As he explained his condition, the man who would become president took off his shoes and pointed at his right heel. He asked me to take a look for bumps, which I didn't actually see, but I gave him the benefit of the doubt because that's what a polite person does. He blamed misunderstanding about the issue on his off-the-cuff style, which left people with the impression that he was the lucky beneficiary of the lottery picks and not someone who had sought to be excused for a minor medical problem.

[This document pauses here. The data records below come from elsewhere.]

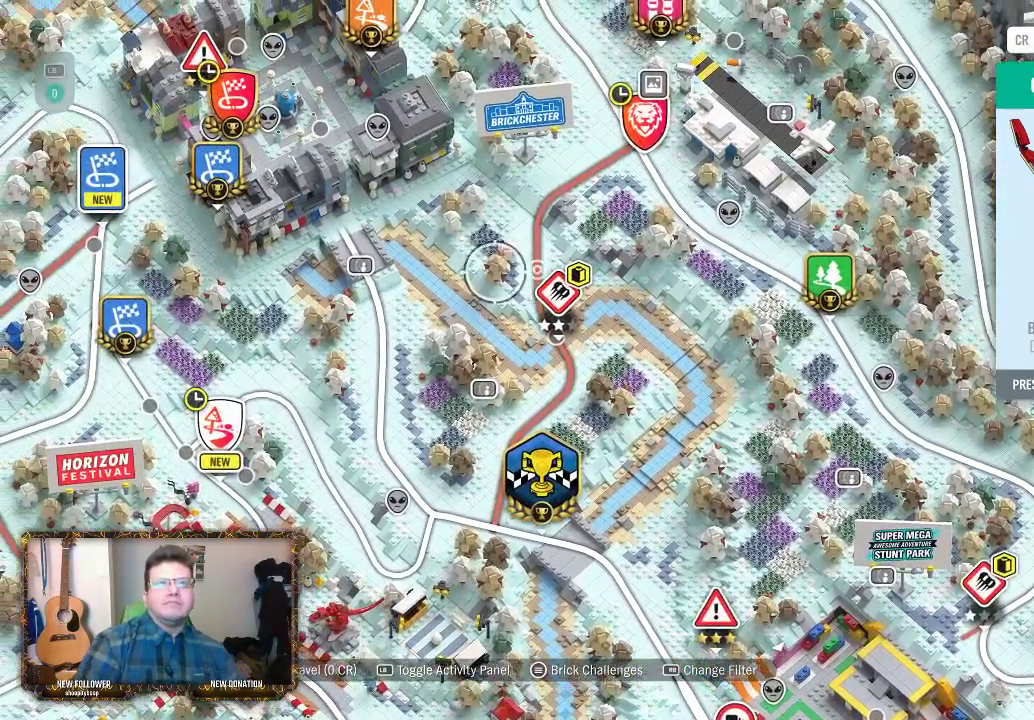
{"buttons": [], "left_stick": "up-left", "right_stick": "center", "events": []}
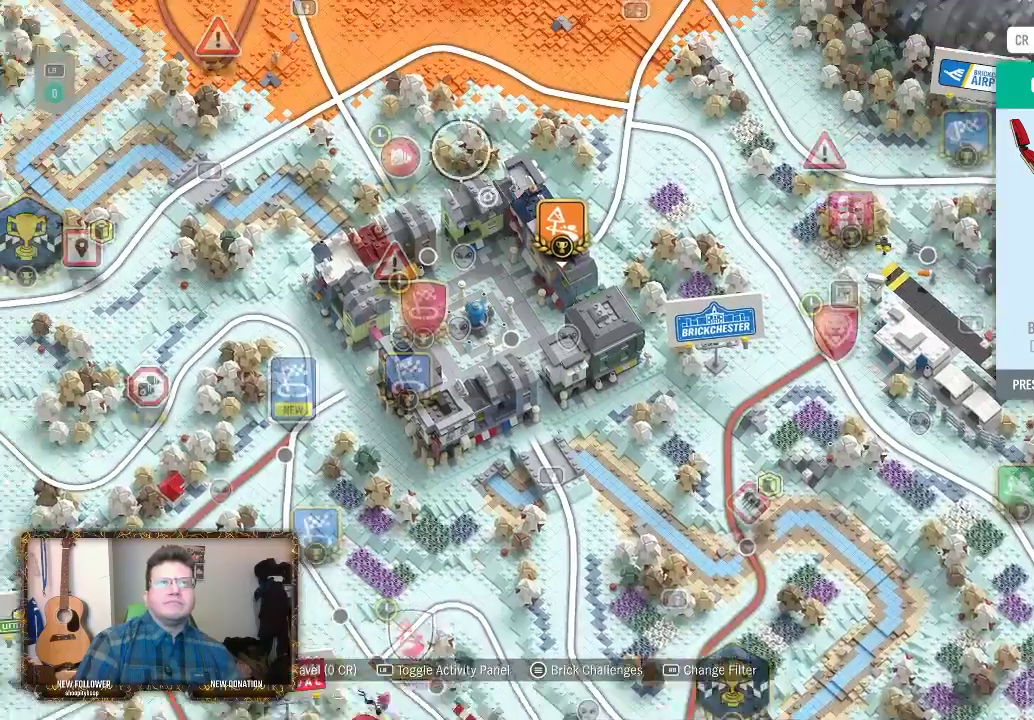
{"buttons": [], "left_stick": "center", "right_stick": "center", "events": [[17, "left_stick", "center"]]}
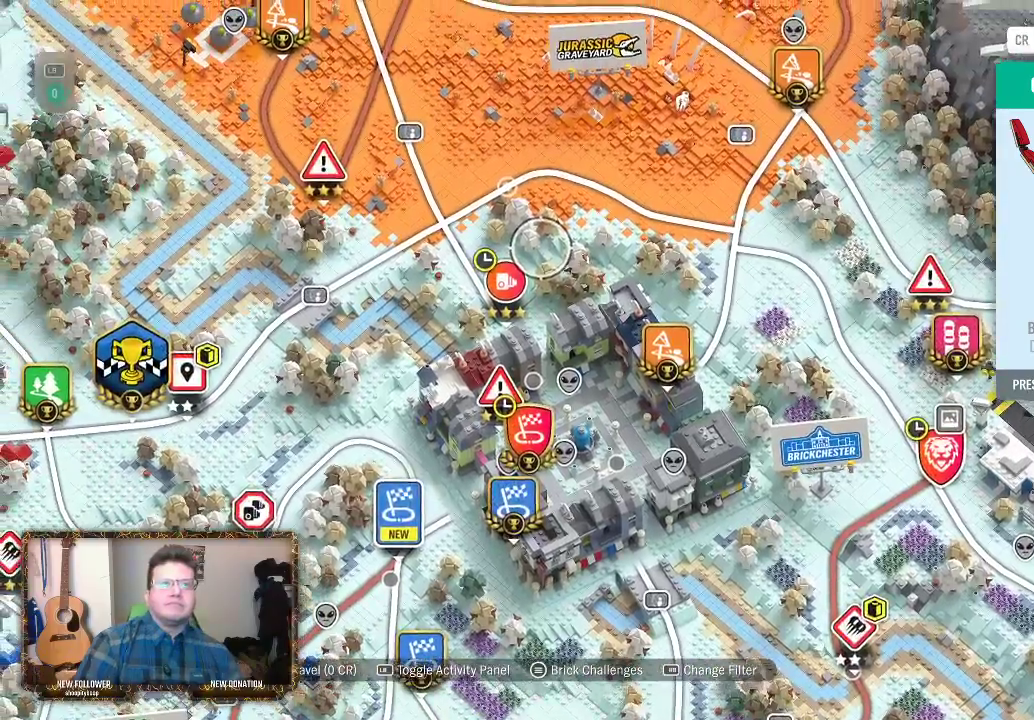
{"buttons": [], "left_stick": "center", "right_stick": "center", "events": [[50, "left_stick", "left"], [300, "left_stick", "down-left"], [450, "left_stick", "center"]]}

In our interview, I thought matters were settled and that he had acknowledged the truth, but very little stays settled where Trump is concerned. Just weeks before my book was published, then-candidate Trump revisited the topic and reverted to his old story, "I had a minor medical deferment for feet, for a bone spur of the foot, which was minor," he said. "I was fortunate, in a sense, because I was not a believer in the Vietnam War. ... But I was entered into the draft and I got a very, very high draft number."
Why did Trump do this? I don't think it's because his story is better or less complicated than the actual facts. I think it's because going with the facts would require him to back down from his original tale about how he was saved by the lottery number. And, as everyone knows, the President never backs down.
For the record, I believe Dr. Braunstein's daughters, who think the bone spur diagnosis was made as a favor for the powerful Fred Trump that paid dividends for many years. Favors, like loyalty, loom large in the Trump family's scheme of things. (Recently, he explained that he hired his one-time lawyer Michael Cohen, who has turned against him in court, because he had done him a significant favor.)
And there's also the glaring fact that when Trump showed me his feet, as if expecting me to see some type of visible abnormality, they looked pretty standard.